I am studying the MIT 6.824 course, and the lab2 of the course is to implement the basic Raft consensus algorithm. The environment for my course labs is WSL2 of Windows operating system, and the Linux distribution is Ubuntu22.04.2 LTS, the version of Go is go1.20.1 linux/amd64, CPU is intel i7-12650h.
In my code implementation, after a cluster member is elected as Leader, a logSyncer Goroutine will be started for each members in the cluster, to regularly check whether there are new log entries that need to be replicated to the followers or send heartbeats.
The code logic of logSyncer is as follows:
func (rf *Raft) logSyncer(server int, expectTerm int) {
noOpsCnt := -1
for {
if rf.killed() {
return
}
rf.mu.Lock()
if rf.currentTerm != expectTerm {
rf.mu.Unlock()
return
}
curLastLogIndex := rf.getGlobalIndex(len(rf.log) - 1)
if curLastLogIndex >= rf.nextIdx[server] || (noOpsCnt+1)%5 == 0 {
// the condition to step into this block:
// 1. time has passed a Heartbeat period (5*20ms ~ 5*30ms)

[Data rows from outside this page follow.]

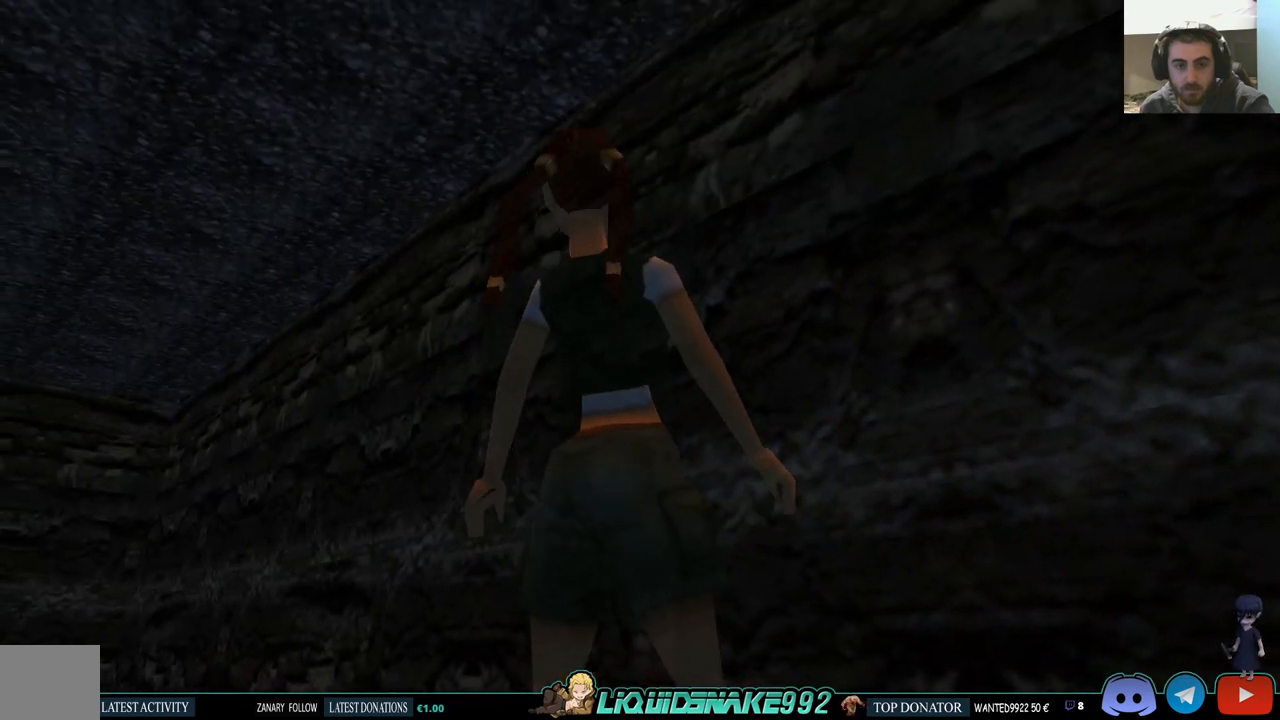
{"dt_ms": 500, "buttons": ["L1"], "left_stick": "center", "right_stick": "center", "events": [[450, "DPAD_LEFT", "up"]]}
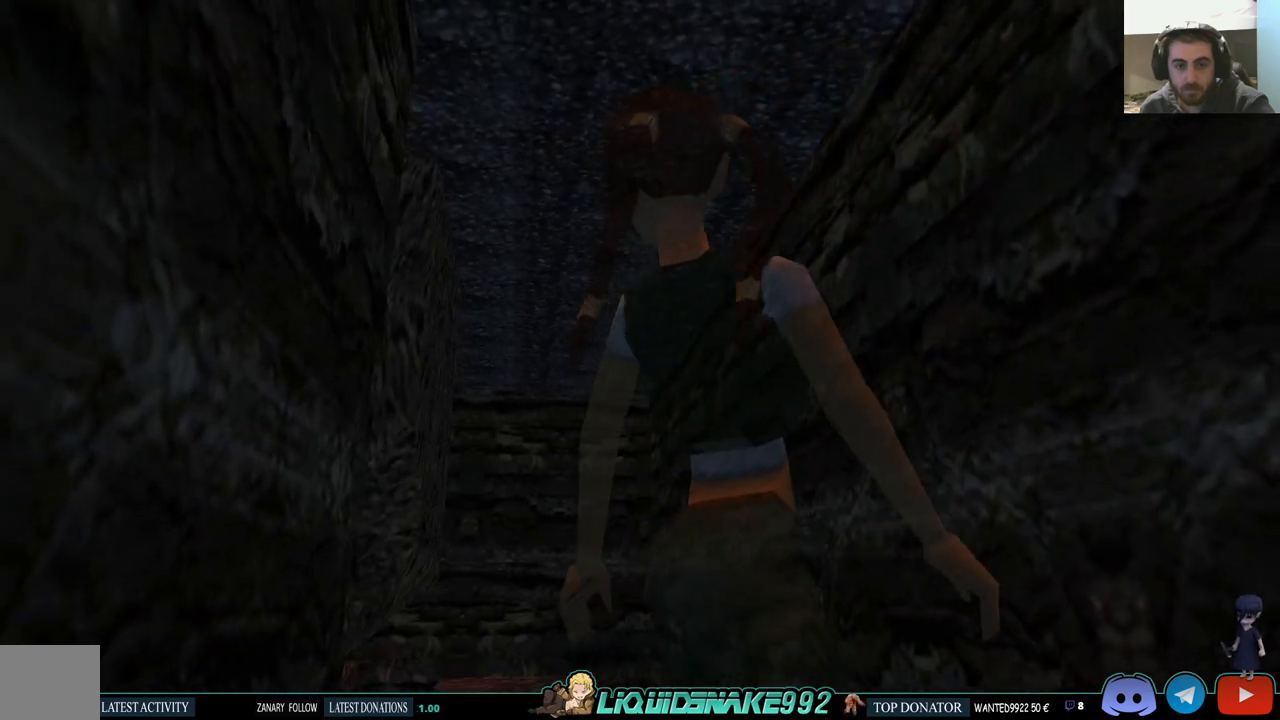
{"dt_ms": 500, "buttons": ["L1", "DPAD_UP"], "left_stick": "center", "right_stick": "center", "events": [[350, "DPAD_UP", "down"]]}
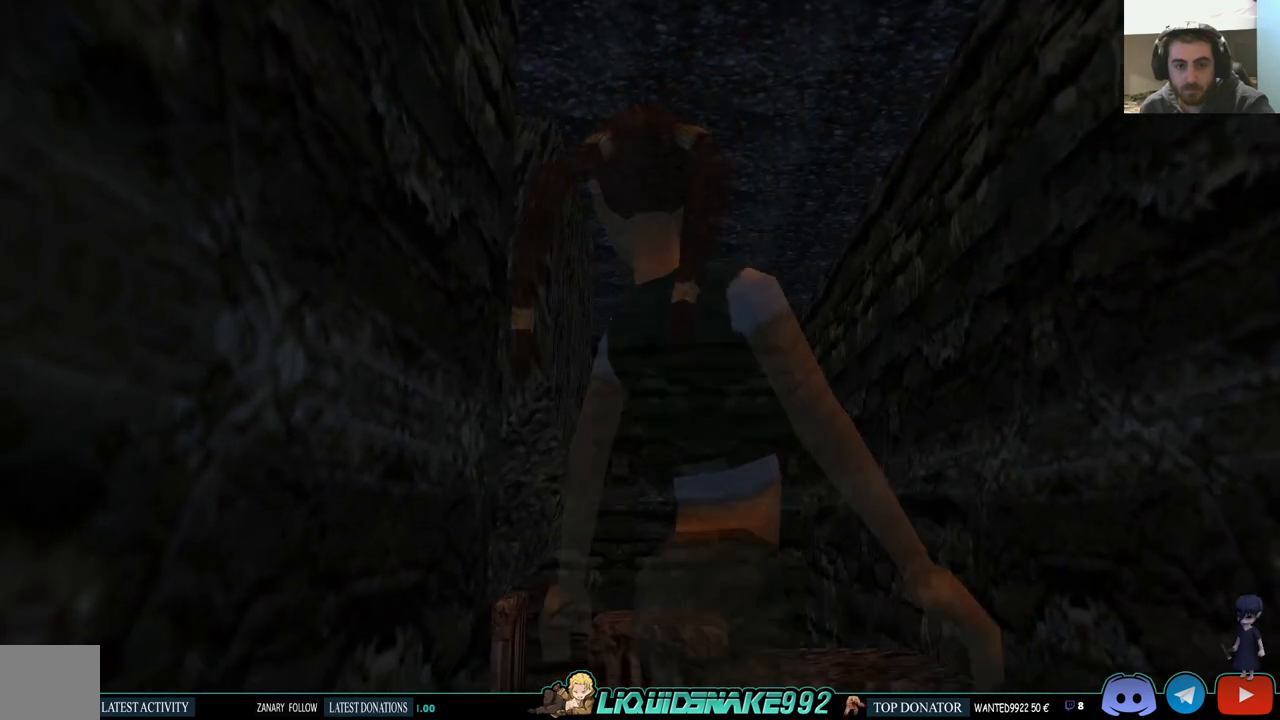
{"dt_ms": 500, "buttons": ["L1"], "left_stick": "center", "right_stick": "center", "events": [[250, "DPAD_UP", "up"]]}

// 2. new log entries already exist and can be sent to other followers
rf.syncEntriesToFollower(server, expectTerm)
noOpsCnt = 0
} else {
// no-ops, just increment counter
noOpsCnt++
}
rf.mu.Unlock()
// before starting a new for-loop, sleep 20~30 ms
randSleepTime := GetRandom(20, 30)
time.Sleep(time.Duration(randSleepTime))
}
}
However, when I start 40 sub-processes and continuously execute the lab test program about the log replication function multiple times, I may encounter the following puzzling situation every 2500 times, which ultimately leads to the failure of the test: command line execute test program
In the normal process, the leader will send a heartbeat to the follower every once in a while (I set it to 100~150ms) to ensure that the follower will not time out and start a new round of elections. However, in the failed case, there will be a time interval of 500 ms ~ 1s where the leader does not send a heartbeat, causing a follower to start a new round of election.
Then I begin the difficult process of debugging what I think there was some bugs in my implementation. I initially suspect that the rf.mu.Lock() operation can't return in a short time because the mutex is held while performing blocking operations (channel send, rpc or sleep, etc.)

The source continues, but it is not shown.